◆ TEKS YANG DIBERIKAN:
SUKABUMIUPDATE.com - Laporan Kinerja APBN yang dirilis Kementerian Keuangan pada akhir September 2024 mencatat bahwa utang pemerintah Indonesia telah mencapai Rp8.641 triliun. Dalam laporan tersebut, pemerintah menegaskan komitmennya untuk mengelola utang secara hati-hati, dengan fokus pada risiko suku bunga, mata uang, likuiditas, dan jatuh tempo.
Menurut Kementerian Keuangan, rasio utang terhadap Produk Domestik Bruto (PDB) per akhir Agustus 2024 mencapai 38,49 persen, tetap berada di bawah batas aman 60 persen yang ditetapkan oleh UU Nomor 17/2003 tentang Keuangan Negara.
Melansir dari tempo.co, ekonom senior dari Institute for Development of Economics and Finance (Indef), Dradjad Wibowo, mengungkapkan bahwa pada tahun depan hampir separuh pendapatan negara akan digunakan untuk membayar utang. Dari total pendapatan negara yang ditargetkan Rp3 ribu triliun, sekitar Rp1,3 ribu triliun atau hampir 50 persen akan dialokasikan untuk debt service.
Untuk 2025, pendapatan negara diproyeksikan mencapai Rp3.005 triliun, dengan Rp1.353,2 triliun di antaranya digunakan untuk membayar pinjaman, yang terdiri dari Rp800,3 triliun untuk cicilan pokok dan Rp552,9 triliun untuk bunga. Hal ini mendorong pemerintah untuk mencari cara untuk meningkatkan pendapatan.

◆ TUGAS: Lanjutkan teks tentang utang pemerintah Indonesia di atas, mulai setelah kalimat terakhirnya. Baris-baris berikut tidak berhubungan dengan teks tentang utang pemerintah Indonesia di atas.

◆ BAHAN SUMBER:
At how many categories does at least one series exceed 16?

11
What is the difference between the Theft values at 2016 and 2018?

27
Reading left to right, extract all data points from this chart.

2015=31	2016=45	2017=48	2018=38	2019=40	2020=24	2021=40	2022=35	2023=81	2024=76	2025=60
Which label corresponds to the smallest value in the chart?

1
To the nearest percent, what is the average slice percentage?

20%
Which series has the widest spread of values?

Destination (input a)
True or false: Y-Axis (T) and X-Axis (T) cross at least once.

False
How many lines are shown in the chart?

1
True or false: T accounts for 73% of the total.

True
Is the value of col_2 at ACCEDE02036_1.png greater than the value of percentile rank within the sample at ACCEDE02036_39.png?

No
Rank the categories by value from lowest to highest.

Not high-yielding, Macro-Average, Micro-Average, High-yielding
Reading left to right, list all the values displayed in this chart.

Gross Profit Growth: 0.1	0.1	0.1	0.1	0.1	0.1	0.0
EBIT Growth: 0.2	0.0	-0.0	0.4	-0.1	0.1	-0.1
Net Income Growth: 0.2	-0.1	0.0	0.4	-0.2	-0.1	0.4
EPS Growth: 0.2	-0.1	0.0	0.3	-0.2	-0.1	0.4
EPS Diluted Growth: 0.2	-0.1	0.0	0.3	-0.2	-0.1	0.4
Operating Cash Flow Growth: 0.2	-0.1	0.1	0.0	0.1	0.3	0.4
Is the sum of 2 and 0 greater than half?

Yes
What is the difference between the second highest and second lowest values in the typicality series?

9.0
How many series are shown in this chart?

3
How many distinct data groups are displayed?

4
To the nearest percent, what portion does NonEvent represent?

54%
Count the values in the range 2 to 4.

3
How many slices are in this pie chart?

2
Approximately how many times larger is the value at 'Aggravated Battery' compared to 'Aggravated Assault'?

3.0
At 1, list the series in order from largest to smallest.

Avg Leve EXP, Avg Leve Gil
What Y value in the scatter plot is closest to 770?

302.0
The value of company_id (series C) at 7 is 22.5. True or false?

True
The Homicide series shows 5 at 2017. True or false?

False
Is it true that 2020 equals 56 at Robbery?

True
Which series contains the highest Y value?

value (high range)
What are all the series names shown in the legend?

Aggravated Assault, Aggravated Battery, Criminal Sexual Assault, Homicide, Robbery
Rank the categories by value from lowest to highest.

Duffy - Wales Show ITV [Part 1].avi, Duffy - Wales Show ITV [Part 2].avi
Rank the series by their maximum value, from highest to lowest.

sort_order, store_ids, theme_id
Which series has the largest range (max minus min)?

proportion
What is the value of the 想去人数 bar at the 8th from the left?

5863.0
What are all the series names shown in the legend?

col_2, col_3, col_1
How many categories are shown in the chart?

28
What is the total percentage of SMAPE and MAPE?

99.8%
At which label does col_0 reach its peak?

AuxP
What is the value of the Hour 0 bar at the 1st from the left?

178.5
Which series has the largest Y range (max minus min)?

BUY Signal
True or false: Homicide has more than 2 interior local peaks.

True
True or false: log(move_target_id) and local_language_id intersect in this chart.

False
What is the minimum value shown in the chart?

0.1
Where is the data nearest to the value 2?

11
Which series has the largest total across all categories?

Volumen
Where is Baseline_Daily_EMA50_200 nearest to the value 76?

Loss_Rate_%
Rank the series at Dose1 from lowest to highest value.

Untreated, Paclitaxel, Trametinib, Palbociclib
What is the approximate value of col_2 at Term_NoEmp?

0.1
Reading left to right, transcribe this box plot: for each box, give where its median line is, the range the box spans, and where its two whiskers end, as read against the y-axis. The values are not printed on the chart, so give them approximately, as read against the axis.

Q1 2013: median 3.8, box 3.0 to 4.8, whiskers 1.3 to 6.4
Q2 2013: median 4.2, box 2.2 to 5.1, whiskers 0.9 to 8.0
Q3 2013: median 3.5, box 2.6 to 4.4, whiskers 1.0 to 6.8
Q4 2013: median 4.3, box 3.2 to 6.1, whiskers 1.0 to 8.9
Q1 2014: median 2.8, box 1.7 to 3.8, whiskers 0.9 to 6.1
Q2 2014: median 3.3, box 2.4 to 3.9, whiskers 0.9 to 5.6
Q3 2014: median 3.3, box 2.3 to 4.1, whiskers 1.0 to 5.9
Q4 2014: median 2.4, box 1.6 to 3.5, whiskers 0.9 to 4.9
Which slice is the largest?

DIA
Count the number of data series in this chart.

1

◆ JAWABAN AKHIR:
Baca Juga: Utang Pemerintah ke Luar Negeri Tembus Rp6.350 Triliun pada Akhir 2023
Beban utang jatuh tempo sebesar Rp800 triliun yang harus ditanggung oleh pemerintahan mendatang sejak 2025 hingga 2027 merupakan pinjaman untuk penanggulangan pandemi Covid-19. Selama dekade pemerintahan Presiden Joko Widodo, utang pemerintah mengalami peningkatan yang signifikan, dari Rp2.608,7 triliun pada 2014 menjadi Rp8.461,9 triliun pada Agustus 2024.
Kementerian Keuangan juga memaparkan strategi untuk menghadapi utang jatuh tempo. Direktur Strategi dan Portofolio Pembiayaan, Riko Amir, menjelaskan bahwa pembiayaan akan dilakukan melalui prinsip refinancing, yaitu mengambil pinjaman baru untuk melunasi pinjaman yang sudah ada dengan ketentuan yang lebih menguntungkan.
"Kita masih punya kemampuan untuk membayar defisit serta utang jatuh tempo dengan tetap menerapkan prinsip refinancing," ujar Riko.